Alouette Canada Project
While I was home on holidays the last two weeks, I managed to catch this item on CBC radio on December 29th, under the heading:
Canadian Libraries join race to digitize books
I can’t find any more information out about this project on the CARL webpage, so if you have any more information let me know, otherwise I’ll keep looking.
A major effort to digitize millions of books and other documents at libraries is beginning across Canada.
Canadian research libraries have formed a digitization alliance called Alouette Canada to get their books online.
The process involves scanning the millions of books available in Canadian libraries so they can be read by internet users. Parts of the virtual library should be available beginning next year — and it’ll be free to use.
Tim Mark, executive director of the Canadian Association of Research Libraries, says Alouette is taking on a large project that will extend over several years.
“The initial estimate is three to four million titles so the scope is huge,” he says. “I think it’s fair to say that librarians and research libraries in particular have seen the vision and the possibility and the potential for universal access to all knowledge.”
University of Toronto chief librarian Carol Moore will head a group of 27 major Canadian academic research libraries that have joined the Alouette Canada project.
“A research library like the University of Toronto needs to preserve access to knowledge over the very long term,” Moore says.
U of T has been slowly transferring books from print to the internet for 10 years.
“It’s not a huge number; it’s only about 20,000 items that are books or pamphlets. When you compare that with the size of our collection — in the millions — it’s just a beginning step,” Moore says.
When U of T began digitizing its texts, the cost was about $1 a page. With advances in technology, the cost has dropped to about 10 cents a page, she says. New scanners can scan up to 500 pages an hour.
Alouette will step up the digitizing process. Even rare documents will be available. Among them are fragile works from the 16th century, Banting and Best’s papers about their discovery of insulin and, from Memorial University, important documents related to the history of Newfoundland.

• Data rows:
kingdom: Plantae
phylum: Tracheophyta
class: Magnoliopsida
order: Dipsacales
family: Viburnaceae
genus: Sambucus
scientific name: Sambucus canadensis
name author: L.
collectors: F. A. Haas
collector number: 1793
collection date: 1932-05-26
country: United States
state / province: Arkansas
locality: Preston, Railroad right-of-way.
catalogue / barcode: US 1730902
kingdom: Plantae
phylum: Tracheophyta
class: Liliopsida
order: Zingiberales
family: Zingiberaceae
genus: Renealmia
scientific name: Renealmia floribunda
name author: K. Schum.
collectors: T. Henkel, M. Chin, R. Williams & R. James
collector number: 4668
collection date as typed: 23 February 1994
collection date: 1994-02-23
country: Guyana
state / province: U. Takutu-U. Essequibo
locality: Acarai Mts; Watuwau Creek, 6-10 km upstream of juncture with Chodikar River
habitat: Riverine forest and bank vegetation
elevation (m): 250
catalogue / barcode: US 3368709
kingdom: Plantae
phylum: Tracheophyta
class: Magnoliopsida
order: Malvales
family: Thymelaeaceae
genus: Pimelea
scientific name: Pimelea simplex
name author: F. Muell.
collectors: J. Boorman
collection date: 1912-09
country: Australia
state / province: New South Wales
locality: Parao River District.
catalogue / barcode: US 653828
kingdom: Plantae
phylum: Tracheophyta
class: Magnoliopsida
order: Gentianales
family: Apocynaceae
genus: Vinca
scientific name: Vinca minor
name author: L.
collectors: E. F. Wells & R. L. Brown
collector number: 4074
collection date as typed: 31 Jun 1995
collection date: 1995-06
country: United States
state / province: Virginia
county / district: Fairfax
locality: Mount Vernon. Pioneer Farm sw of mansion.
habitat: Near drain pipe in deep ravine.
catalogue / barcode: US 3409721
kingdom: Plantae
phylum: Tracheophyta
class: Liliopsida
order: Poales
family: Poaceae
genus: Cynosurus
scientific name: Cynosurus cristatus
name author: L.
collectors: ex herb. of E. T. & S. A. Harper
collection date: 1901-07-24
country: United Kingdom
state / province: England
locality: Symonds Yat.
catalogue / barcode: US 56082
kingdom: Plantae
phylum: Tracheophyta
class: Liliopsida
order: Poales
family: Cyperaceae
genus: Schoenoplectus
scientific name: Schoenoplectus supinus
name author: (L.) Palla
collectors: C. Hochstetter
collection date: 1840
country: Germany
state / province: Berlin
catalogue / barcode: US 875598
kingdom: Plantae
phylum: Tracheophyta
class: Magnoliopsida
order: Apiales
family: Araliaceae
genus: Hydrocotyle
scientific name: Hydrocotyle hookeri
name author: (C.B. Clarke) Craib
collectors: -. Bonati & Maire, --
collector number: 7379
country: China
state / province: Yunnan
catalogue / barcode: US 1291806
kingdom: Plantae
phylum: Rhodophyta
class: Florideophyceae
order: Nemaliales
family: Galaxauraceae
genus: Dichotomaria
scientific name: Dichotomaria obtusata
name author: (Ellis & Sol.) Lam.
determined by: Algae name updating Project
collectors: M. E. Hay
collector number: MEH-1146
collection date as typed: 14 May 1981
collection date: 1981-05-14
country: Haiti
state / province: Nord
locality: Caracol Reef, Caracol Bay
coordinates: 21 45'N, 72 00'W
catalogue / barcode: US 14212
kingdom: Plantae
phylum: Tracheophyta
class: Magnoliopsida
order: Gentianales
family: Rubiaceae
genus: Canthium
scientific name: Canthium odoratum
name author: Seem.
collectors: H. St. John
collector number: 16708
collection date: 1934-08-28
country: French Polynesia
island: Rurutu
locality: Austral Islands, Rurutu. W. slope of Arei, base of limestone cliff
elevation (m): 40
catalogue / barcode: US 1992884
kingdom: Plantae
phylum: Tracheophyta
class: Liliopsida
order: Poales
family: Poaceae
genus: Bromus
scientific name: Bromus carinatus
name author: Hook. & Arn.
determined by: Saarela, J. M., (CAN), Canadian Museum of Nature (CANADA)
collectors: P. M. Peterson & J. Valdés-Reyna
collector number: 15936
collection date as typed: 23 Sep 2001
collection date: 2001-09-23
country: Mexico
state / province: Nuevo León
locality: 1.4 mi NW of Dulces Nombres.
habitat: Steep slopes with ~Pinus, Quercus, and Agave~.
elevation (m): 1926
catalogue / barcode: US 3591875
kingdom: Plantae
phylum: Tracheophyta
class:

• Work to complete:
[a] Decide whether each statement below agrees with the post about the Alouette Canada project. For each, answer yes or no and quote the deciding words of the post: (i) 27 major Canadian academic research libraries have joined the project; (ii) new scanners can scan up to 1,000 pages an hour; (iii) users will have to pay to use the virtual library.
[b] Rewrite the post about the Alouette Canada project from "A major effort" to "free to use.", substituting "digitization partnership" for "digitization alliance".

• Answers for this exercise:
[a]
(i) Yes: "a group of 27 major Canadian academic research libraries that have joined the Alouette Canada project"
(ii) No: "New scanners can scan up to 500 pages an hour."
(iii) No: "and it’ll be free to use"

[b]
A major effort to digitize millions of books and other documents at libraries is beginning across Canada.
Canadian research libraries have formed a digitization partnership called Alouette Canada to get their books online.
The process involves scanning the millions of books available in Canadian libraries so they can be read by internet users. Parts of the virtual library should be available beginning next year — and it’ll be free to use.